In this way, even if the type of bearing changes and the dimensions of the outer race change, the same sensor rotor 60 can be used only by changing the type of the sleeve member 70. This leads to a reduction in the cost of the entire bearing device.

The present invention can, of course, be appropriately modified and improved within a range that does not impair the gist of the present invention.

As described above, according to the present invention,
It has unique effects compared to conventional products, such as being easy and inexpensive to manufacture and having sufficient strength.

[Brief description of the drawings]

FIG. 1 is a front view showing a first embodiment of the present invention.

FIG. 2 is a front view showing a sensor rotor according to the first embodiment of the present invention.

FIG. 3 is a sectional view taken along the line III-III in FIG. 2;

FIG. 4 is a front view showing a second embodiment of the present invention.

FIG. 5 is a front view showing a sensor rotor according to a second embodiment of the present invention.

FIG. 6 is a sectional view taken along line VI-VI in FIG. 5;

FIG. 7 is a front sectional view showing a third embodiment of the present invention.

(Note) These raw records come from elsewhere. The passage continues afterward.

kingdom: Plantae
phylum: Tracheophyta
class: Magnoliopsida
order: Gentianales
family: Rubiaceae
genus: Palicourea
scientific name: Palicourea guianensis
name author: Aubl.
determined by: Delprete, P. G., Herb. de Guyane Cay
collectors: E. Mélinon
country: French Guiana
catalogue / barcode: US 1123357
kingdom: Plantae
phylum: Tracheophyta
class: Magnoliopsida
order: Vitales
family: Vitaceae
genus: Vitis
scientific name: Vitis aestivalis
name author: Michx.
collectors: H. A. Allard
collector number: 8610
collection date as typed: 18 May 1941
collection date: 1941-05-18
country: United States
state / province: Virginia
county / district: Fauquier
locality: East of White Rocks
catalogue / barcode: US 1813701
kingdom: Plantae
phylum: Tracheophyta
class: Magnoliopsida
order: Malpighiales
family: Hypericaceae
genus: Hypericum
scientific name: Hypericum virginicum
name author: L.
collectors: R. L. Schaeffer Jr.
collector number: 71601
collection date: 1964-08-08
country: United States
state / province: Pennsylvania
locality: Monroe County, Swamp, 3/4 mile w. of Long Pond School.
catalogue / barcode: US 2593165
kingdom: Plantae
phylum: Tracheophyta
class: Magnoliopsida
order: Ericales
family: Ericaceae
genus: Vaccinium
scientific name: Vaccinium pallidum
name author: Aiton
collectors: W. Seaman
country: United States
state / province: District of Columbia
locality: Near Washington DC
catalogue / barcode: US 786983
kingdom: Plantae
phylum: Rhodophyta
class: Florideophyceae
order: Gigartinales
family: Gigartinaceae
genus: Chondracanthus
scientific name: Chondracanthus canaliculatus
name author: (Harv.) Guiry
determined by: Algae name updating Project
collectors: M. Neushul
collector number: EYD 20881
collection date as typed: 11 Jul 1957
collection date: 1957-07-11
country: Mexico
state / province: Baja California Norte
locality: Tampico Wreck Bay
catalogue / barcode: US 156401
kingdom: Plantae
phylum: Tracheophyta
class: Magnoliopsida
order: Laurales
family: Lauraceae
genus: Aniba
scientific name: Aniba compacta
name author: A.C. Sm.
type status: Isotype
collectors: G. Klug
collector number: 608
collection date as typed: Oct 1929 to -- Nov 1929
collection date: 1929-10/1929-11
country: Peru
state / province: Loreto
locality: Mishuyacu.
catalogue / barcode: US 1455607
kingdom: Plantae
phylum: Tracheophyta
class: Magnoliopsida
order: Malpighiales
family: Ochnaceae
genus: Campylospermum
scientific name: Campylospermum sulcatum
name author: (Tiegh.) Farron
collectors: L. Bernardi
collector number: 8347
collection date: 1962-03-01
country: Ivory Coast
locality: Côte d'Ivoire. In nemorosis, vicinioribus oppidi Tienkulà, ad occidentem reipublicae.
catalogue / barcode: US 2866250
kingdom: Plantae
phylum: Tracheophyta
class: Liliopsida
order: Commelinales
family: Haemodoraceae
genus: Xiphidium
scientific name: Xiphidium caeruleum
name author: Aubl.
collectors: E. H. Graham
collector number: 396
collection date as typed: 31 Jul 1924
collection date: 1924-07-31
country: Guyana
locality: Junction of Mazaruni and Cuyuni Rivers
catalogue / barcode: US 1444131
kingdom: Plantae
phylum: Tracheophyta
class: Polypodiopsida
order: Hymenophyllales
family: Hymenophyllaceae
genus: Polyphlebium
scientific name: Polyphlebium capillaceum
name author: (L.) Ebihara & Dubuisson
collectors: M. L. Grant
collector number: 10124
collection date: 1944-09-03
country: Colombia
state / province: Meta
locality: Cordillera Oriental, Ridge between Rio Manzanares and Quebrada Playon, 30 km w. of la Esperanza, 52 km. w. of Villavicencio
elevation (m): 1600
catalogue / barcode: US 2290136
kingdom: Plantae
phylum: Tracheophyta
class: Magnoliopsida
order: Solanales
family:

[Description of Signs] 10 Inner ring 14 Ball 20 Outer ring 30, 60 Sensor rotor 32 Hole 40 Sensor 70 Sleeve member 14 Ball 20 Outer ring 30, 60 Sensor rotor 32 Hole 40 Sensor 70 Sleeve member

Claims (1)

Claims: 1. A sensor rotor is mounted on an outer periphery of a vehicle and rotates integrally with wheels as the vehicle travels. The sensor rotor is a magnetic ring made of a plate material, and A vehicle rotating body having a plurality of holes arranged at equal intervals in a circumferential direction, and a rotation number of the vehicle rotating body being detected by arranging a sensor near the sensor rotor. The sensor rotor has an L-shaped cross section, and a cylindrical portion thereof is fitted to an outer peripheral surface of the vehicle rotator, and a flange portion extending inward in the radial direction has an end surface of the vehicle rotator. 2. The vehicle rotating body according to claim 1, wherein the plurality of holes are arranged in the flange portion along the axis. 3. The vehicle rotor according to claim 1, wherein at least a part of the sensor rotor is fitted to the vehicle rotor, and the fitting surface and the hole are separated in the axial direction. . 4. A rolling element, a bearing inner ring and a bearing external bearing which rotate relative to each other via the rolling element, wherein the outer ring rotates integrally with the vehicle as the vehicle travels, and is provided on an outer periphery of the outer ring. A sensor rotor is mounted, the sensor rotor is a ring of a magnetic material made of a plate material, and a plurality of holes are arranged at equal intervals in a circumferential direction, and a sensor is arranged close to the sensor rotor. Thus, a bearing device for a vehicle in which the rotation speed of the outer ring is detected. 5. The sensor rotor has an L-shaped cross section, and a cylindrical portion thereof is fitted to an outer peripheral surface of the outer ring, and a flange portion extending inward in a radial direction is provided along an end surface of the outer ring so as to form the flange. The vehicle bearing device according to claim 4, wherein the plurality of holes are arranged in a portion. 6. The vehicle bearing according to claim 4, wherein at least a part of the sensor rotor is fitted to the foreign export, and the fitting surface and the hole are separated in an axial direction. apparatus.